Enjeux futurs et promesse sociale

Dans les couloirs de l’atelier, certains participants évoquaient déjà la prochaine étape : l’intégration d’objectifs sociaux dans les appels d’offres, par exemple un quota de main-d’œuvre féminine ou des clauses anti-harcèlement sur les chantiers. Le débat, encore informel, montre que la réforme ouvre aussi un chantier culturel.

Interrogée à ce sujet, la juriste Clarisse Mabiala insiste sur la nécessité d’un suivi genre. « Les données sexospécifiques doivent devenir un critère de performance. On ne peut plus parler de bonne gouvernance sans mesurer l’impact différencié des dépenses sur les hommes et les femmes », précise-t-elle, plaidant pour un reporting semestriel.
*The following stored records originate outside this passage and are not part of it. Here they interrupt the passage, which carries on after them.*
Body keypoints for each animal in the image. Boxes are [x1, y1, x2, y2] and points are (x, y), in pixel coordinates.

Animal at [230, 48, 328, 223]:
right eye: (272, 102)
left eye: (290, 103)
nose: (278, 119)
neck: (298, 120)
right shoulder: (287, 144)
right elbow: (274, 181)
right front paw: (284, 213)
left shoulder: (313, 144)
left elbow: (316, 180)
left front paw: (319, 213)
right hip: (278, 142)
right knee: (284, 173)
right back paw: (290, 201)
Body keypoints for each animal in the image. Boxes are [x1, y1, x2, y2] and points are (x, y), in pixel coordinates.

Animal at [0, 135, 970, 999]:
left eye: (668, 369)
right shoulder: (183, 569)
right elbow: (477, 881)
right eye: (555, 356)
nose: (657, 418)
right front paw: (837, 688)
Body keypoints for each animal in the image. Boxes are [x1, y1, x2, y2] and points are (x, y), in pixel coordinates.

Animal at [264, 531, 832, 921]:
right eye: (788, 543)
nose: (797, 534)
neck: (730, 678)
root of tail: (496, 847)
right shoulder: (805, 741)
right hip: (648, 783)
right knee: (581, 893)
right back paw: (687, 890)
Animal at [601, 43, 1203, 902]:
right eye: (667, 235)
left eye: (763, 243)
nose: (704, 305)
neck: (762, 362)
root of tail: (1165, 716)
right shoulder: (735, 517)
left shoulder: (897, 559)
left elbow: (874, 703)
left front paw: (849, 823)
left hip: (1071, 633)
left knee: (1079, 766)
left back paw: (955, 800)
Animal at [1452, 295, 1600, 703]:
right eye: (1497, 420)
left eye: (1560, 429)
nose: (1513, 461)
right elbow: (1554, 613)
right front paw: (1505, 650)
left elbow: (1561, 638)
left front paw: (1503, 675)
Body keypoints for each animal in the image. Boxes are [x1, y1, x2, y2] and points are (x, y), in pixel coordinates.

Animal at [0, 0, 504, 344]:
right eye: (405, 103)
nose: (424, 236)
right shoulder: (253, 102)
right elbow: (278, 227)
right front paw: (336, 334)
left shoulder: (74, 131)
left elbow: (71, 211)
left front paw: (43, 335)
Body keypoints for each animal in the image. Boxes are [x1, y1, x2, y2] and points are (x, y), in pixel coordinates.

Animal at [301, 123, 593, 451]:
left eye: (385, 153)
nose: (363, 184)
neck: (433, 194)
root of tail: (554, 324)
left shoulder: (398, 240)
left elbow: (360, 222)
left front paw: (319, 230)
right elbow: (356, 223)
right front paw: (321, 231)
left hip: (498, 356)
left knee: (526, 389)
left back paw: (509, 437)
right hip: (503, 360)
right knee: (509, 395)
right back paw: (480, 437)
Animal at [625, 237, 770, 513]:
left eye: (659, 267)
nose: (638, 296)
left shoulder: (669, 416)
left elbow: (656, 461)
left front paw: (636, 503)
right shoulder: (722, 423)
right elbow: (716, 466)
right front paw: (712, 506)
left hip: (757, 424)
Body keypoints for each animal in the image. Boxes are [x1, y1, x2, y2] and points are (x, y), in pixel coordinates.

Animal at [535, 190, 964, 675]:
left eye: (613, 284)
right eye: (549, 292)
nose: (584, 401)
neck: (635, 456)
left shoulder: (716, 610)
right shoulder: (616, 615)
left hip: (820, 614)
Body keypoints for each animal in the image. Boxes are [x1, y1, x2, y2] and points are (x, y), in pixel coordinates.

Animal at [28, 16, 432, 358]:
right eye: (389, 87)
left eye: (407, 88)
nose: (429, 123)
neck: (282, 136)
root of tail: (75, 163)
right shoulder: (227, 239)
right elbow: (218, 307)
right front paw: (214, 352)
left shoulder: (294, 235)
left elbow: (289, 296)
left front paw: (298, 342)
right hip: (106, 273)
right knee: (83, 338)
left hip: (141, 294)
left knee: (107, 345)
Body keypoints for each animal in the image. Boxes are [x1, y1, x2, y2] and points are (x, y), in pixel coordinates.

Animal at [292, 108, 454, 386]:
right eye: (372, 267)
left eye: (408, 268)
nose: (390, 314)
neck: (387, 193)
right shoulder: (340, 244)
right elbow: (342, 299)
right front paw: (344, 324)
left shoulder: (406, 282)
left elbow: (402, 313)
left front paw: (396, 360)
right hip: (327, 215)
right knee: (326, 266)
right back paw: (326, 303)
Alors que la phase pilote s’achèvera en décembre, les acteurs s’accordent sur un point : la réussite dépendra de la collaboration continue entre État, secteur privé et société civile. Chacun devra maintenir la pression pour que les engagements sortent des documents officiels et épousent la réalité quotidienne des ménages.

À terme, une gestion plus rigoureuse des marchés publics pourrait libérer des ressources cruciales pour les programmes de lutte contre les violences basées sur le genre, l’autonomisation économique des femmes et l’éducation des filles. La matrice d’indicateurs n’est donc pas qu’un outil technique : elle porte une promesse sociale.